Nous pouvons être parfois, quand nous sommes au mieux, le reflet des choses invisibles. Exactement comme un étang va refléter le ciel passant sur ses eaux. Je vis dans une forêt. Dans cette forêt il y des chats sauvages, des biches, des renards, quelques sangliers, et puis il y a pas mal d’oiseaux. J’en vois certains, d’autres me restent inconnus, à part leur chant. Les oiseaux sont des êtres qui me réjouissent profondément. Ce sont des «gens» que j’admire. Leur chant résonne pour moi comme la confiance même. Or il est lancé par des vies qui sont menacées de tous les côtés. Aucun oiseau n’est assuré de trouver sa nourriture chaque jour et ils passent un temps considérable à la chercher. Le plus beau – et vous pouvez le voir même en ville auprès des simples moineaux – est de voir ces oiseaux apparemment perdre du temps, chose que nous ne savons plus faire, et regarder à gauche et à droite, sans but précis, sans crainte. C’est tout à fait pour moi le geste d’écrire. Ce sont des maîtres d’écriture, les oiseaux. Ils sont épris du ciel, ils en viennent, ils le traversent mille fois par jour, et ils ont cette grâce de s’étonner, de regarder des choses qui nous paraîtraient infimes, des choses que nous n’apercevons pas. J’adore ce peuple des oiseaux.

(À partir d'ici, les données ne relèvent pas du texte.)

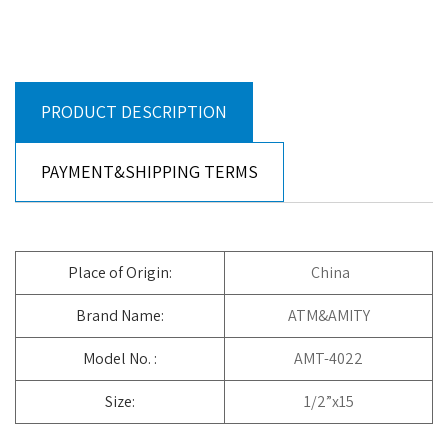
PRODUCT DESCRIPTION
PAYMENT&SHIPPING TERMS
Place of Origin:
China
Brand Name:
ATM&AMITY
Model No. :
AMT-4022
Size:
1/2”x15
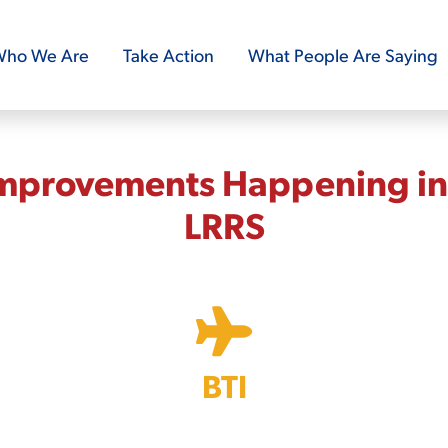
ho We Are
Take Action
What People Are Saying
Improvements Happening in 
LRRS
BTI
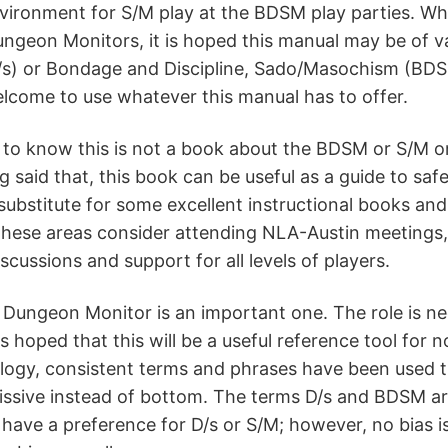
vironment for S/M play at the BDSM play parties. Whi
ngeon Monitors, it is hoped this manual may be of v
s) or Bondage and Discipline, Sado/Masochism (BDSM) 
lcome to use whatever this manual has to offer.
t to know this is not a book about the BDSM or S/M or 
g said that, this book can be useful as a guide to safe
substitute for some excellent instructional books an
n these areas consider attending NLA-Austin meeting
scussions and support for all levels of players.
 Dungeon Monitor is an important one. The role is nec
is hoped that this will be a useful reference tool for
ology, consistent terms and phrases have been used 
ssive instead of bottom. The terms D/s and BDSM are 
ave a preference for D/s or S/M; however, no bias is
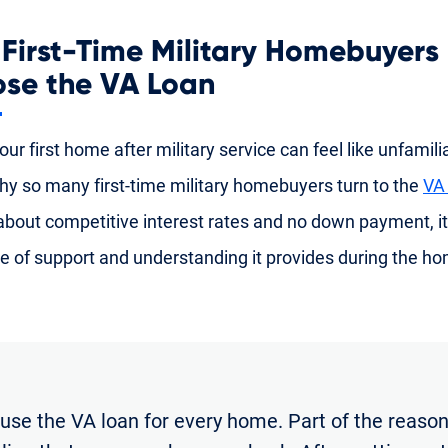
First-Time Military Homebuyers
se the VA Loan
ur first home after military service can feel like unfamiliar
hy so many first-time military homebuyers turn to the
VA
 about competitive interest rates and no down payment, it
e of support and understanding it provides during the h
 use the VA loan for every home. Part of the reason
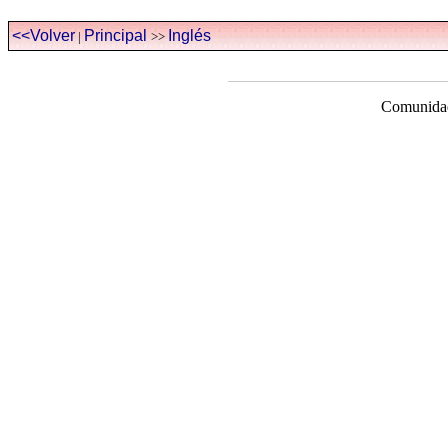
<<Volver
Principal
Inglés
|
>>
Comunidad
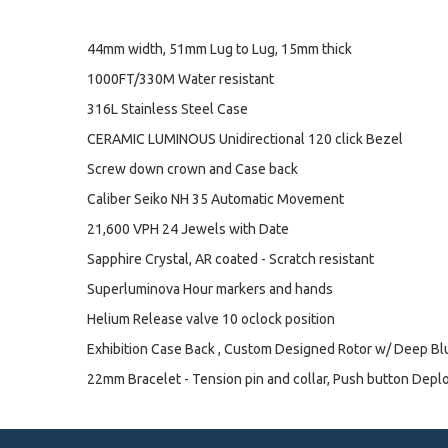
44mm width, 51mm Lug to Lug, 15mm thick
1000FT/330M Water resistant
316L Stainless Steel Case
CERAMIC LUMINOUS Unidirectional 120 click Bezel
Screw down crown and Case back
Caliber Seiko NH 35 Automatic Movement
21,600 VPH 24 Jewels with Date
Sapphire Crystal, AR coated - Scratch resistant
Superluminova Hour markers and hands
Helium Release valve 10 oclock position
Exhibition Case Back , Custom Designed Rotor w/ Deep B
22mm Bracelet - Tension pin and collar, Push button Depl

Marceline Desbordes-Valmore, un poète que j’estime, parle du «peuple d’en haut» à propos des oiseaux. C’est très juste. Ce peuple-là, si on lui fait confiance, si on le laisse aller et venir à ses affaires sans l’inquiéter, nous amène beaucoup. Quand je dis que ce sont les derniers chrétiens, cela doit être lu avec un sourire. J’entends par-là que cette confiance jetée comme ça au fond de l’univers, à partir d’une toute petite branche, à partir d’un buisson épineux, à partir d’une réalité très dure, cette mélodie de confiance qui est lancée, cet appel aussi qui est lancé, c’est le même appel que nous pouvons trouver dans les psaumes ou dans les cantates de Jean-Sébastien Bach.

 

Vous décrivez une femme qui serre chaleureusement les mains à trois mendiants sur les Champs-Elysées. Pour faire le contraste entre la fausse richesse et la vraie? 

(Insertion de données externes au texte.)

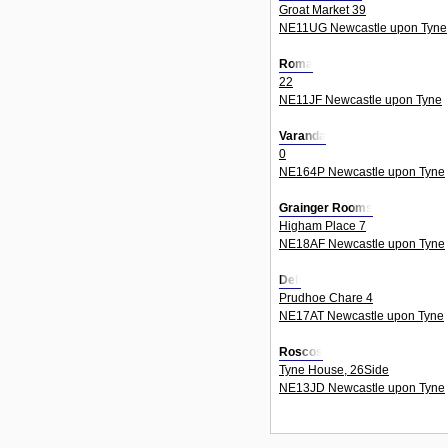
Groat Market 39
NE11UG Newcastle upon Tyne
Roma
22
NE11JF Newcastle upon Tyne
Varanda
0
NE164P Newcastle upon Tyne
Grainger Rooms
Higham Place 7
NE18AF Newcastle upon Tyne
Deli
Prudhoe Chare 4
NE17AT Newcastle upon Tyne
Roscos
Tyne House, 26Side
NE13JD Newcastle upon Tyne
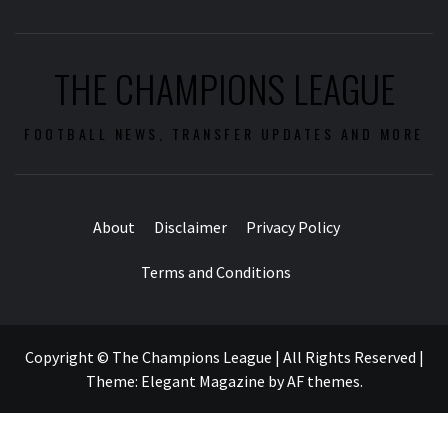
THE CHAMPIONS LEAGUE
FOOTBALL NEWS, TRANSFER UPDATES AND MORE
About
Disclaimer
Privacy Policy
Terms and Conditions
Copyright © The Champions League | All Rights Reserved
|
Theme:
Elegant Magazine
by
AF themes
.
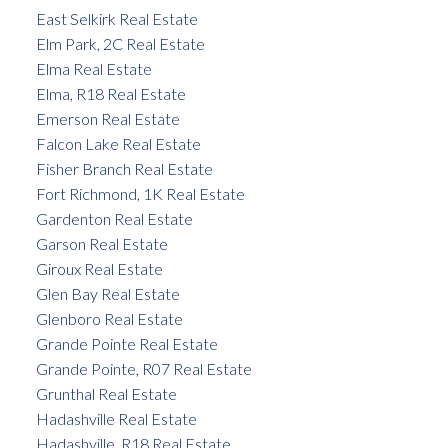
East Selkirk Real Estate
Elm Park, 2C Real Estate
Elma Real Estate
Elma, R18 Real Estate
Emerson Real Estate
Falcon Lake Real Estate
Fisher Branch Real Estate
Fort Richmond, 1K Real Estate
Gardenton Real Estate
Garson Real Estate
Giroux Real Estate
Glen Bay Real Estate
Glenboro Real Estate
Grande Pointe Real Estate
Grande Pointe, R07 Real Estate
Grunthal Real Estate
Hadashville Real Estate
Hadashville, R18 Real Estate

Je ne vais pas parler de vraie richesse ou de fausse richesse. On tomberait alors dans un discours qui ne dérange personne. Le domaine des idées et des opinions, je n’y entre pas, ce sont des terres mortes. Les discours religieux ou spirituels ont tendance à mourir avant d’atteindre leur lecteur ou leur auditeur. Je ne parle pas ici de l’évangile, parce que l’évangile est impeccable, évidemment, il est parfait. Vous l’ouvrez et c’est comme si vous receviez des flèches en feu en plein cœur. Ça va tout droit. Il n’y a pas un mot de trop. Et malgré les apparences, cela ne vous fait jamais la morale. Je crois beaucoup à la force insurrectionnelle de la poésie. La poésie est une manière de dire les choses qui leur laisse leur force pure. Qui leur laisse toutes les chances de nous atteindre. Si on écrit, c’est pour foudroyer, sinon, ce n’est pas la peine, parce que vous avez tout laissé inchangé. Ce que j’aime dans la poésie, c’est la brutalité de cette grâce, de la beauté. C’est la force, le soulèvement du langage.